By Udoh Ekerete
In a rare show of bipartisan spirit, the U.S. Congress subsumed the irritating and nattering spirit of divisiveness and voted to stop the much feared fiscal cliff that would have reversed the economic gains the country has been making howbeit slowly in recent months. By putting ideological differences at abeyance and trumpeting those of the common good, the House and the Senate have shown that where a will to confront complex and daunting issues exists, the way forward could always be charted however unpleasant the mechanics for achieving such may be.
For most of Obama’s first term, Congressional Republicans aided by the extreme wing of the party and edged on by a media echo chamber that saw cooperation with Obama as an abdication of its core values demanded a strict adherence to its principles of extreme conservatism. On issues that cried pragmatic approach and bipartisanship-from Job Bills, to Healthcare reform, to immigration- all mainstream pieces of legislation that enjoyed the support of American people across party lines, and the Congressional Republicans gave zero support. Their mantra and battle cry from the outset of the Obama administration, was to mount several roadblocks and in the process make the Obama a one-term president. Rush Limbaugh went on record to state on his radio programme that his prayer was that Obama should fail woefully.
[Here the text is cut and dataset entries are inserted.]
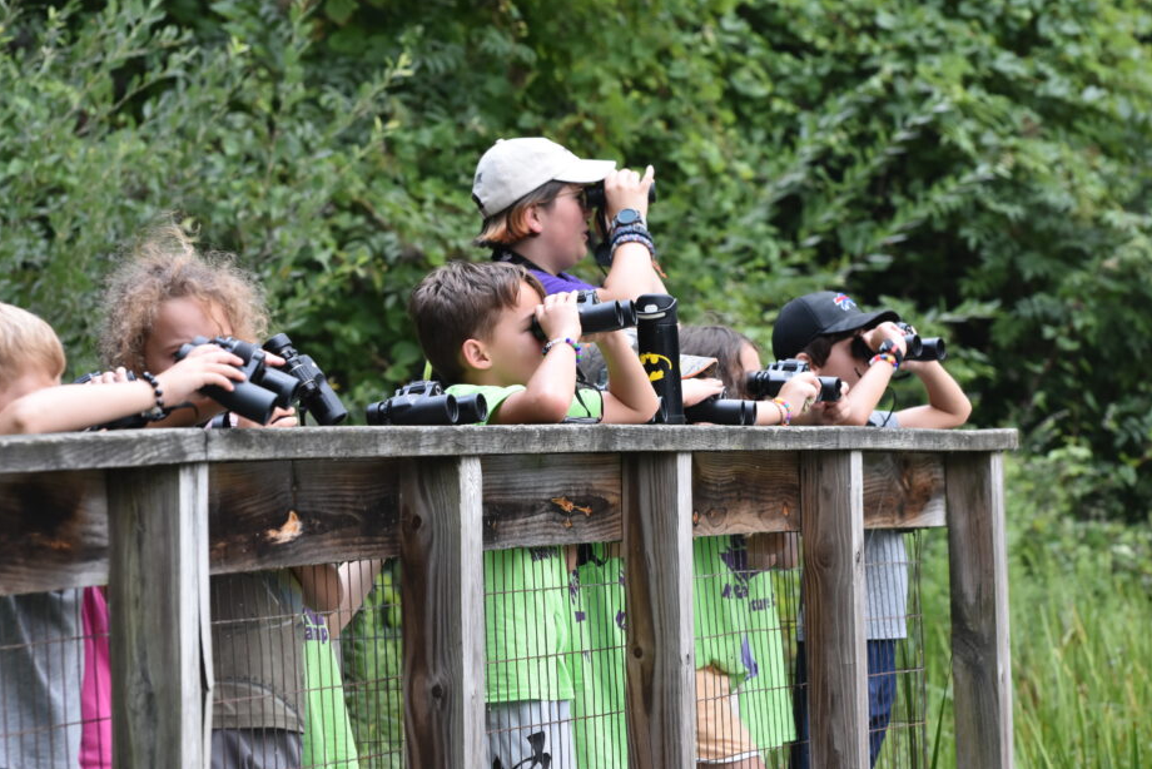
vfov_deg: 7.3
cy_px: 370
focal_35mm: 187
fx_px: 5986
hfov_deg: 11.0
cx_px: 572
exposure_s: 1/200
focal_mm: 112
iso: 800
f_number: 7.1
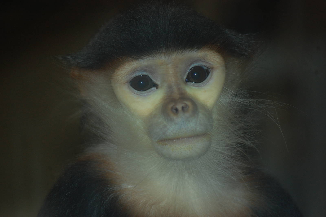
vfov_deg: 4.6
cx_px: 163
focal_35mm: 300
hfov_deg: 6.9
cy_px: 108
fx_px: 2714
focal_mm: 200
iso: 400
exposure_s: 1/60
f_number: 5.6
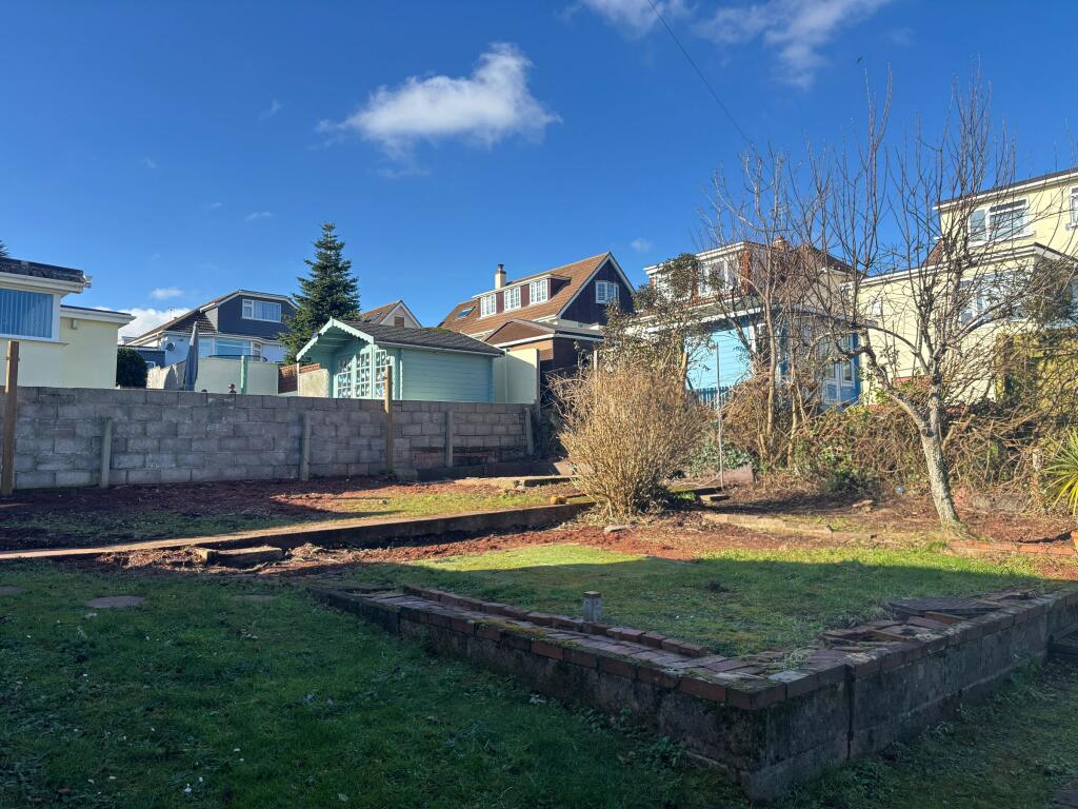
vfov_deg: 53.1
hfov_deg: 67.3
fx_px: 810
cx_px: 539
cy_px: 404
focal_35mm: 26
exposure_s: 1/1007
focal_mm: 5.96
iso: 50
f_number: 1.6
It didn’t matter if some of the pieces of legislation that Obama advanced and initiated had the signature of the Republicans; it didn’t matter if the key component of the Healthcare plan such as the individual mandate was an aspect that was first sold by the Republicans, as long as the marketer of the idea now was a Democratic president, then it was considered a bad policy. The Congressional Republicans frustrated every aspect of the legislative agenda of the Obama administration, all in the hope and expectation that by adopting such tactics, the base of the party would be galvanized to support them at the polls.
As they realized to their chagrin on November 6, 2012, there so much, mileage you can get from being obstructionist. The party’s flag bearer –Mitt Romney was politically obliterated and the inflexible ideological platform he ran on, rejected and punctured by American people- whose only desire is for elected leaders to do the business of the people and check their ideological differences at the door of the hallowed chamber of the Capitol Building. The electoral evisceration of Mitt Romney presented a sobering reality to the Republicans and forced them to come to terms that the party cannot be seen for ever as the “Dr. No” party and expect to reap electoral victories.
The leadership of the party has since November 6, been engaging in several soul searching approaches to make it more marketable to the American people. It still remains a defaced and muddied brand and the fiscal cliff talks was going to make the party even a harder sell, if the leadership had stuck to its ideological guns and refused to play ball.
After several harangues and overt threats from the anti-tax denizen-Glover Norquist- a man whose influence on one of the defining elements of the Republican Platform-taxes and taxation has made him a much-feared person had failed to whip the Congressional Republicans on line and the bully pulpit that President Obama had employed, the Congressional Republicans were forced to kowtow to popular will and national sentiment and voted to avert the fiscal cliff.
The compromise illustrates one cardinal point, and that is the fact that though the two parties are ideologically heterogeneous, that if there is a will to do the people’s business, hard choices can be made, and solutions that move the country forward advanced and employed. The success of the negotiations of the fiscal cliff may usher in a period of bipartisanship in American politics that has been desired and hoped for, by the American people. The mandate President Obama got on November 6, 2012, may have finally rattled the Republican establishment about the need to de-emphasize extreme conservatism and work to win new hearts and minds among the American electorate-especially those who are fiscally conservative but socially liberal but cringe at the vitriol and hate that come from sections of the party’s base.
American politics has always thrived on compromises and hardball negotiations. Some of the landmark bills that were passed such as Voter Acts and Civil Rights Acts were functions of negotiations and hand-wringing from leaders who saw the need to compromise and do the needful.
Here in Nigeria, we are faced with so many challenges- daunting challenges that would require support across ethnic and religious lines. I believe Nigeria could be the country of our dreams if we de-emphasize ethnicity and religion from the national fabric and allow ourselves to be propelled by issues that advance national agenda. I have always cringed in horror and have written volumes about ethnic- based organizations that seem to trumpet regional agenda as opposed to national ones.
America on face value may come across as a homogenous society, but the truth is that there are disparate tendencies within its society. But those tendencies get subsumed by a greater national pull. The south has a culture that is decidedly different from the north, but those cultural disparities are not emphasized. What gets emphasized is the greater American creed that everyone has bought into. I think we can do same here in Nigeria. It’s all good and dandy to be an Igbo, Hausa/Fulani, Yoruba, Ibibio, Annang, Ijaw, Efik etc., but the national ethos and values should always trump regional and parochial ones. Just as the Congressional Republicans saw the need to compromise in spite of their ideological bent, Nigerians can begin to celebrate a new nation- a renewal that is anchored on shared values. That should be the spirit that propels us in 2013.